> WHAT TO DO: Retype the lines between the one holding "DIE Angebote App" and the one holding "Weißhausstraße 20-30", inclusive, without changing anything.

### SUPPLIED ENTRIES

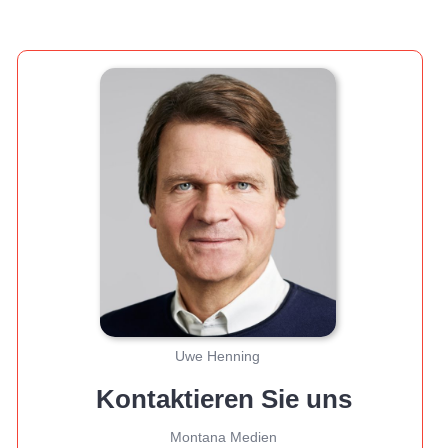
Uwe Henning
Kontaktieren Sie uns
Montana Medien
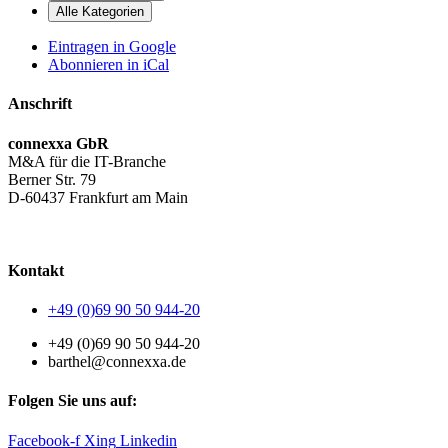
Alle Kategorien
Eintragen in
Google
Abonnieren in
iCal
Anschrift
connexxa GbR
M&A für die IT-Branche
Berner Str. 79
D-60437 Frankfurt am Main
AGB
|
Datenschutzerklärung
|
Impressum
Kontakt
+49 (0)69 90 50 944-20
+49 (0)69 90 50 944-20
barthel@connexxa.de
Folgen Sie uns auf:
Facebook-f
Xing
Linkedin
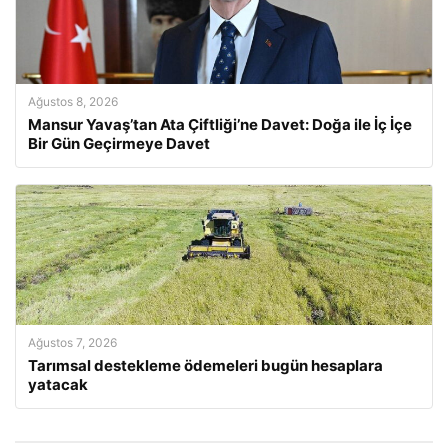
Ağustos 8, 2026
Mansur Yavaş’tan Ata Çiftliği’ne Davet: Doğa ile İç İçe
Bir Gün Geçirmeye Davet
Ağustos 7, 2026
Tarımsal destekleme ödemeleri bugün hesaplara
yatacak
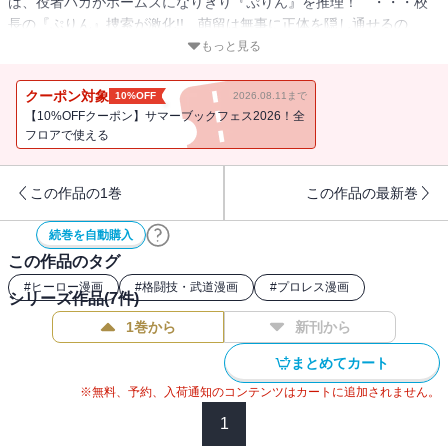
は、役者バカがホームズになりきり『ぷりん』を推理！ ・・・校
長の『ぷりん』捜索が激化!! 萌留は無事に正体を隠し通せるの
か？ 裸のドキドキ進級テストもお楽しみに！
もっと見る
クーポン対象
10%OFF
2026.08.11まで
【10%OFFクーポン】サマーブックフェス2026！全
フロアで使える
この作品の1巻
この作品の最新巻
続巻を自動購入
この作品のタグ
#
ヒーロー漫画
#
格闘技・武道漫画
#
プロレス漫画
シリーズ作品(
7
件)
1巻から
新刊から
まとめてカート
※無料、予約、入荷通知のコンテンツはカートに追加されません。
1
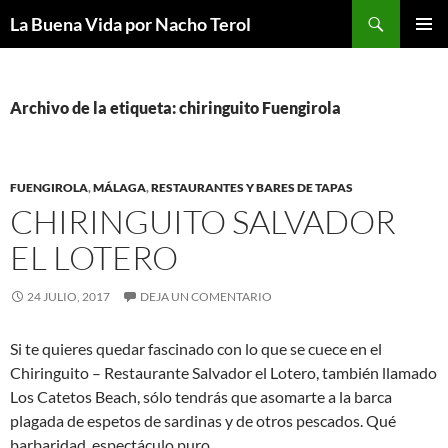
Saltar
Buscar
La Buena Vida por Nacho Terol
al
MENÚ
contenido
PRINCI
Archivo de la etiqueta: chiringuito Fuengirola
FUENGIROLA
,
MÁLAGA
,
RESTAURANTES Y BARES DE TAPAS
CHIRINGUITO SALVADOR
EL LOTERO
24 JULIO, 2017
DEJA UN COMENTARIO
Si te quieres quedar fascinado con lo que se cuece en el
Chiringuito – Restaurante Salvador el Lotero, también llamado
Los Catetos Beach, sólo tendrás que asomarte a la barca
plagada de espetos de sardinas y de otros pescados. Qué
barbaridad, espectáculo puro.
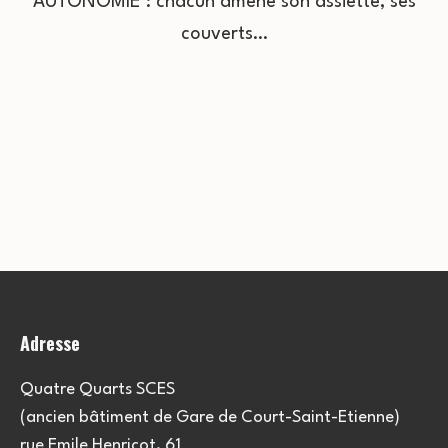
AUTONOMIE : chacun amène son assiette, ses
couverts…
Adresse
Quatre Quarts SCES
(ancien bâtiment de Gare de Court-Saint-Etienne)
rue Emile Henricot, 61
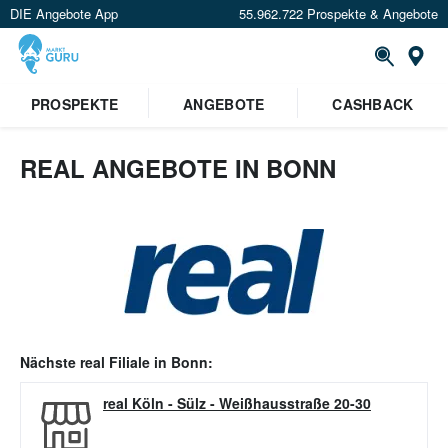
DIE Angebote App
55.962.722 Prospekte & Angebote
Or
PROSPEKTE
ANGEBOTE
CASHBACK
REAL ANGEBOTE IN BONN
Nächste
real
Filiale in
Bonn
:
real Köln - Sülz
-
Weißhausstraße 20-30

######
### SUPPLIED ENTRIES

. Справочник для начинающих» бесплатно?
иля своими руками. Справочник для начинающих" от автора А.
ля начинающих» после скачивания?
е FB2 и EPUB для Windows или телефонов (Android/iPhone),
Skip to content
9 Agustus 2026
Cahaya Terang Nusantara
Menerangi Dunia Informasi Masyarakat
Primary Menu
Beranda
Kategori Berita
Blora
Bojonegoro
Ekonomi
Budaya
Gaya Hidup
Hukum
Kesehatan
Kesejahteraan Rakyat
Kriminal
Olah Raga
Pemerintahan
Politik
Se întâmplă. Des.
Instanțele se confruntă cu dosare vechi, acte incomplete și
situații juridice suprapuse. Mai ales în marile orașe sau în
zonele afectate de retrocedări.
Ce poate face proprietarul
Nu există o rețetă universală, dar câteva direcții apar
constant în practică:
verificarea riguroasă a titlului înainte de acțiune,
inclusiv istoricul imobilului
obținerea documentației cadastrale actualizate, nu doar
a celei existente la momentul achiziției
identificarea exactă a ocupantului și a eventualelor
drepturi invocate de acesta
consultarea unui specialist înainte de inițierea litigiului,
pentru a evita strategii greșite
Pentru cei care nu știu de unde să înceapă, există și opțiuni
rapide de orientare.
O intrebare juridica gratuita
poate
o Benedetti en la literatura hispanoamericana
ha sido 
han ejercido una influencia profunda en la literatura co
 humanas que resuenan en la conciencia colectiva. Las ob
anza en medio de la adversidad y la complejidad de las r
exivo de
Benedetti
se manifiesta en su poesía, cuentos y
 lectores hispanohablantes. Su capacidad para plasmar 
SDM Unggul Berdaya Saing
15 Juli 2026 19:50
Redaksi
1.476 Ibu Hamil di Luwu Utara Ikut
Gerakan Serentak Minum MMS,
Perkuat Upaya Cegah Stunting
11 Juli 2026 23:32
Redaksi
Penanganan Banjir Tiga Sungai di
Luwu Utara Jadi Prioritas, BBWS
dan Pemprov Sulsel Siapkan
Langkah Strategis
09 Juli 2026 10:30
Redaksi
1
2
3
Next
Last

######
### SUPPLIED ENTRIES

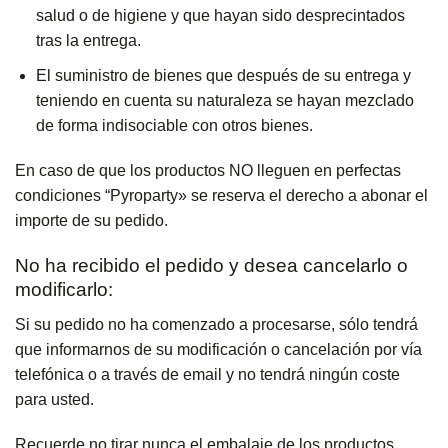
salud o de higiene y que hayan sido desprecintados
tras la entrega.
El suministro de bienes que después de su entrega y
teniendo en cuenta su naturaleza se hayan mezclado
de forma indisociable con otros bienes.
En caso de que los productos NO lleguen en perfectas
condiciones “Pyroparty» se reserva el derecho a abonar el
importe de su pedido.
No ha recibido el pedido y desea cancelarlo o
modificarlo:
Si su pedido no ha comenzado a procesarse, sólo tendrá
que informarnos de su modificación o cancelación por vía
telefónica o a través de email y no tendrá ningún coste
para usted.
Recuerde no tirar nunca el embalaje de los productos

######

> TASK OUTPUT:
DIE Angebote App
55.962.722 Prospekte & Angebote
Or
PROSPEKTE
ANGEBOTE
CASHBACK
REAL ANGEBOTE IN BONN
Nächste
real
Filiale in
Bonn
:
real Köln - Sülz
-
Weißhausstraße 20-30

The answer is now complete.